Solo travel is safer than its reputation, provided you exercise the same awareness you would in an unfamiliar part of your home city. The majority of incidents experienced by solo travellers involve petty theft — pick pocketing, bag snatching — rather than violent crime. The practical precautions: research your destination thoroughly before you go, be aware of your surroundings, keep valuables secure, and trust your instincts when something feels wrong.

The essential preparation

Travel insurance with adequate medical cover — including medical evacuation, which is extremely expensive without insurance in many countries — is non-negotiable. Store digital copies of your passport, insurance policy and any visas in a secure cloud location. Share your broad itinerary with someone at home. Register with the FCDO's TravelAware service if travelling to higher-risk destinations.
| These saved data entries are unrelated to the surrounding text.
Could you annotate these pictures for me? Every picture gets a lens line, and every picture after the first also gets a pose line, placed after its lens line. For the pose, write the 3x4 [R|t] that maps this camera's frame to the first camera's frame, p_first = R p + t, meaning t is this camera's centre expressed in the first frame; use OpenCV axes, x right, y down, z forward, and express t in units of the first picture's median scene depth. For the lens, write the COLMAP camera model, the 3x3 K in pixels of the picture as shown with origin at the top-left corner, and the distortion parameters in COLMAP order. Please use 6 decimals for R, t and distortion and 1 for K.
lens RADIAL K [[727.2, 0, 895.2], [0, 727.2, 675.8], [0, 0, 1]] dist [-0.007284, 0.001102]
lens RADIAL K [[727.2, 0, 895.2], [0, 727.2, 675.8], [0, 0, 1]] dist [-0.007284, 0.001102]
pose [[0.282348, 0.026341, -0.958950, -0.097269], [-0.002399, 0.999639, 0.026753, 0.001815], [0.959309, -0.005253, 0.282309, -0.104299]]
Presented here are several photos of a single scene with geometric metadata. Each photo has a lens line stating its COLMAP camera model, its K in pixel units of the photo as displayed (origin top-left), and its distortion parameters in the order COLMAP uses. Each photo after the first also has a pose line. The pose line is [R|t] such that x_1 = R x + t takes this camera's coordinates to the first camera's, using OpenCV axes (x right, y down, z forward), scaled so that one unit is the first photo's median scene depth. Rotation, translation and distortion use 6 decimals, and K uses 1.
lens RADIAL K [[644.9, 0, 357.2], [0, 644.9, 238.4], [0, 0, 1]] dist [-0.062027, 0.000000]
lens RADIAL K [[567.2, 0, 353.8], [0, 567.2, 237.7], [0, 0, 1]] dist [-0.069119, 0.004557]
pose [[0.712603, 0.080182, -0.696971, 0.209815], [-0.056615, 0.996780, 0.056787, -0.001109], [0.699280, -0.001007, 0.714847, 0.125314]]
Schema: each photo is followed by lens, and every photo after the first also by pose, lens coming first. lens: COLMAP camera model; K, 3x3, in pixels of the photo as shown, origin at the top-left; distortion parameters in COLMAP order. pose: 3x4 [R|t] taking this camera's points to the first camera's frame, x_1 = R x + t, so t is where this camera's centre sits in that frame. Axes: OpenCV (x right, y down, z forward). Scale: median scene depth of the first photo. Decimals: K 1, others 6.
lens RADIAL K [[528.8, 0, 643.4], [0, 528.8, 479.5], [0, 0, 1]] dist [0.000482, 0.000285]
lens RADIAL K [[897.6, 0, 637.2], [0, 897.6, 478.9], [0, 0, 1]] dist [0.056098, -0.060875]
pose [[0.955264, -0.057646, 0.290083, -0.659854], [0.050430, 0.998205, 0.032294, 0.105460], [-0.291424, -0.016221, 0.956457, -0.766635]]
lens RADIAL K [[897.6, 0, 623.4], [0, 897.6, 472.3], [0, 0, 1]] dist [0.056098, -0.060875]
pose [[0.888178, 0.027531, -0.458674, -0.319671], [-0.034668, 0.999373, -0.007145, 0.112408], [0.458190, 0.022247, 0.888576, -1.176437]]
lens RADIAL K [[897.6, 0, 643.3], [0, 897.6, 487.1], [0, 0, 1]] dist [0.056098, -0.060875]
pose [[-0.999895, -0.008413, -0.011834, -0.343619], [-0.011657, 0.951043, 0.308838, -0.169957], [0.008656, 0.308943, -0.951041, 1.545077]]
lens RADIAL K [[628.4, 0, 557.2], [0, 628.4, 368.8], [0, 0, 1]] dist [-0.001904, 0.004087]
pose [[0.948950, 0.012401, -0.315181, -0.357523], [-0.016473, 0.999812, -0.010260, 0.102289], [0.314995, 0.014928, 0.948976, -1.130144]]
Meeting people as a solo traveller

The fear of loneliness puts more people off solo travel than safety concerns. The reality: staying in hostels (even for one night to get your bearings), booking small-group day tours, joining activities and using apps like Couchsurfing's meetup function reliably produce social encounters. Solo travel also forces you to be more open to conversations with locals than group travel tends to.

Making logistics work

Solo travel requires booking more in advance than group travel (no flexibility to share taxi costs or find accommodation on arrival as easily). Single supplements on tours and in some hotels are a genuine cost; many solo travellers mitigate this by booking hostel private rooms rather than hotel rooms.